» Provided material:
--- START ---

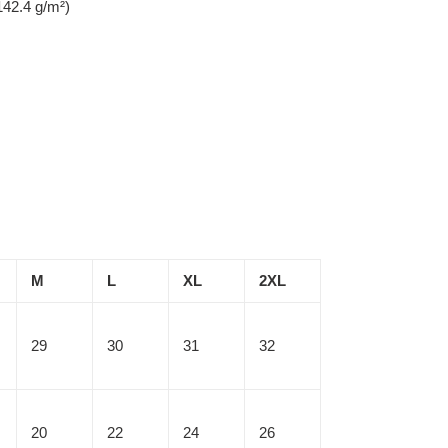
142.4 g/m²)
M
L
XL
2XL
29
30
31
32
20
22
24
26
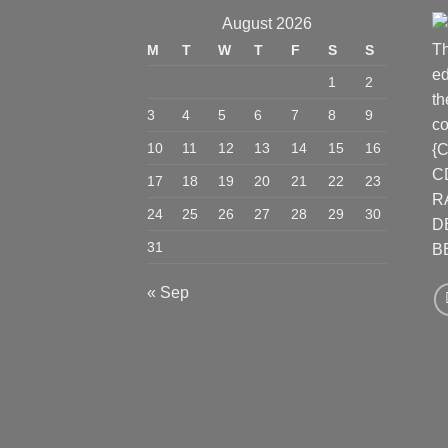
August 2026
Th
M
T
W
T
F
S
S
ed
1
2
th
3
4
5
6
7
8
9
co
10
11
12
13
14
15
16
{
C
17
18
19
20
21
22
23
R
24
25
26
27
28
29
30
D
31
B
« Sep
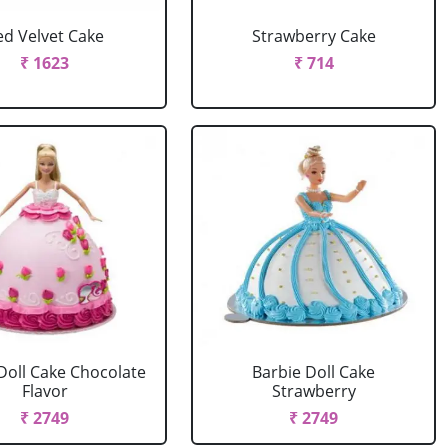
ed Velvet Cake
Strawberry Cake
₹ 1623
₹ 714
Doll Cake Chocolate
Barbie Doll Cake
Flavor
Strawberry
₹ 2749
₹ 2749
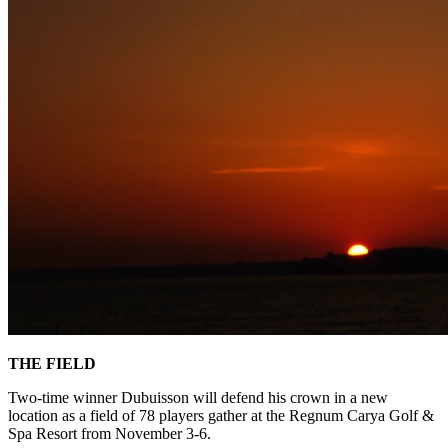
THE FIELD
Two-time winner Dubuisson will defend his crown in a new
location as a field of 78 players gather at the Regnum Carya Golf &
Spa Resort from November 3-6.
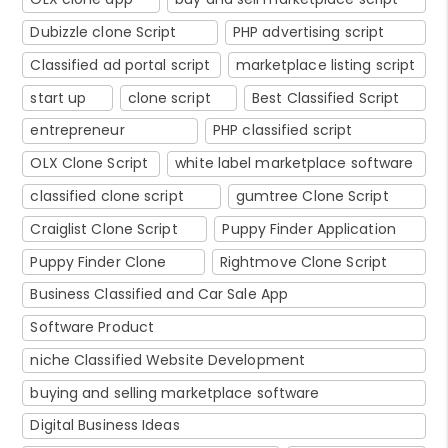
Dubizzle clone Script
PHP advertising script
Classified ad portal script
marketplace listing script
start up
clone script
Best Classified Script
entrepreneur
PHP classified script
OLX Clone Script
white label marketplace software
classified clone script
gumtree Clone Script
Craiglist Clone Script
Puppy Finder Application
Puppy Finder Clone
Rightmove Clone Script
Business Classified and Car Sale App
Software Product
niche Classified Website Development
buying and selling marketplace software
Digital Business Ideas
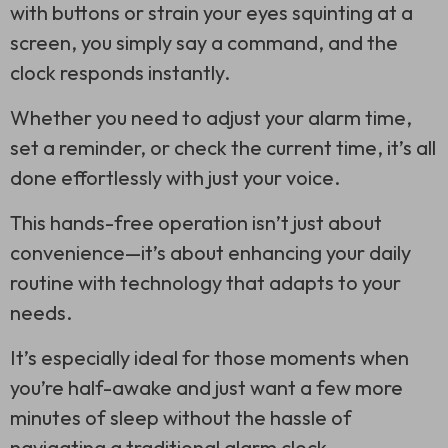
with buttons or strain your eyes squinting at a
screen, you simply say a command, and the
clock responds instantly.
Whether you need to adjust your alarm time,
set a reminder, or check the current time, it’s all
done effortlessly with just your voice.
This hands-free operation isn’t just about
convenience—it’s about enhancing your daily
routine with technology that adapts to your
needs.
It’s especially ideal for those moments when
you’re half-awake and just want a few more
minutes of sleep without the hassle of
navigating a traditional alarm clock.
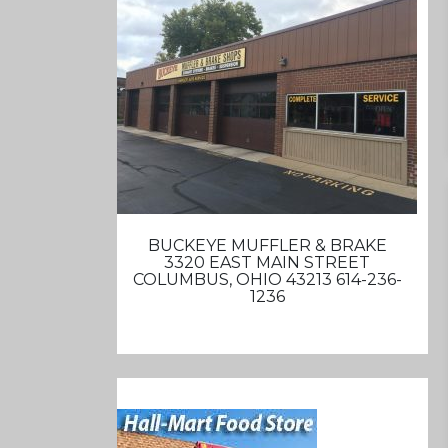
BUCKEYE MUFFLER & BRAKE
3320 EAST MAIN STREET
COLUMBUS, OHIO 43213 614-236-
1236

--- END ---

» Task objective: Among the lines above, count those containing "clock" and give only that count.

» Result of the exercise: 2